Early research work in Chemical Engineering focused on transparent semiconductors for use as solar cells. His primary research interests at present are in the area of atmospheric chemistry & physics, the effects of aerosols and clouds on air quality and the Earth’s climate, and global sustainability. He is an advocate of using holistic approaches to obtaining a solid scientific basis for decisions on environmental and climate issues. He is author/coauthor of more than 120 scientific articles and 10 book chapters.
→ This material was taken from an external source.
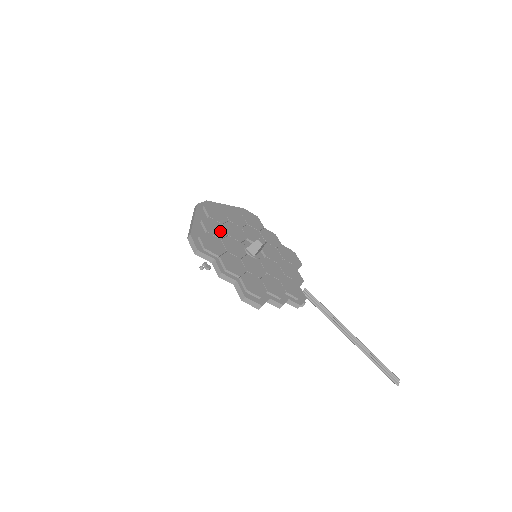
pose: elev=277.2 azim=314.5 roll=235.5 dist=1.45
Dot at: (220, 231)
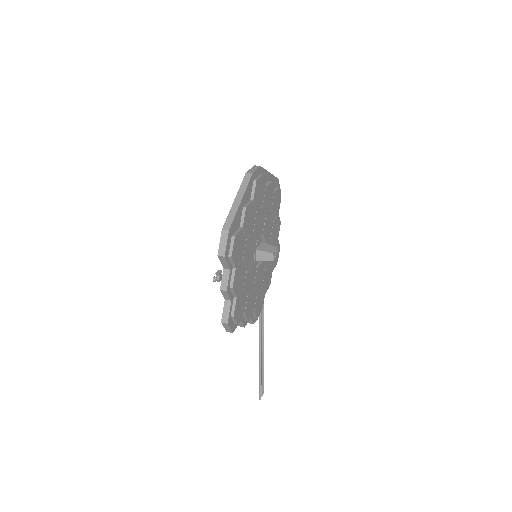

Kevin has headed up of a number of large international field experiments, and is (or has been) a member of a number of international committees and boards. Currently he chairs the European Academies Science Advisory Council’s Environment Steering Panel, is vice-chair of the International Group of Funding Agencies (IGFA), and is a member of the Transdisciplinary Advisory Board for the European Joint Programming Initiative on Climate. Kevin is active in conveying science to stakeholders and the general public. He regularly gives presentations and short courses on climate and sustainability issues for non-science audiences.